Using .Net framework 4.5 on Windows 7 Visual Studio 2012 and most recent version of Aspose Dlls.
RAM seems to be continuously increasing while extracting text from a very large PDF page by page. Ideally each page would take a constant amount of RAM and the memory profile would be flat or near flat over time. It seems that Aspose.Pdf is holding something internally, leading to reserved memory slowly increasing for each page that is processed. Running the code below we produced this memory profile with ANTS memory profiler 8.6. Note that garbage collection is explicitly fired each time, running the same code using other tools (iText) does produce a flat profile.
Here’s the c# code we used
public static IEnumerable getFileContents(string filePath)
{
if (File.Exists(filePath))
{
Document myDoc = new Document(filePath);
string contents = “”;
//create text device
TextDevice textDevice;
//set text extraction options - set text extraction mode (Raw or Pure)
TextExtractionOptions textExtOptions = new TextExtractionOptions(
TextExtractionOptions.TextFormattingMode.Raw);
foreach (Page pdfPage in myDoc.Pages)
{
using (MemoryStream textStream = new MemoryStream())
{
textDevice = new TextDevice();
textDevice.ExtractionOptions = textExtOptions;
//convert a particular page and save text to the stream
textDevice.Process(pdfPage, textStream);
//close memory stream
textStream.Close();
contents = Encoding.Unicode.GetString(textStream.ToArray());
}
yield return contents;
}
}
}
static void Main(string[] args)
{
//set the license for aspose. Without this it will not fully extract text!
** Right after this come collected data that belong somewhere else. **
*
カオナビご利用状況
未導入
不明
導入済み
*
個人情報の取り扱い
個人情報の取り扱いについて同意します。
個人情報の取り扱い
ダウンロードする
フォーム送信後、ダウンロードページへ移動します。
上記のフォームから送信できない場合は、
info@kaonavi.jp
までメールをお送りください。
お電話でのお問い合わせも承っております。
AsposeTotalLicense asposeLic = new AsposeTotalLicense();
asposeLic.ApplyLicensePdf();
int i = 0;
foreach (String s in getFileContents(@“C:\Users\ADS\Desktop\Aspose Tests\Aus.pdf”))
{
Console.WriteLine(i++);
GC.Collect();
}
}
Here is a link to the file in question. It’s so big simply to give the problem long enough to materialize. We are aware that this is a scanned PDF that contains no text, it’s here only to show the increasing trend in RAM use over time.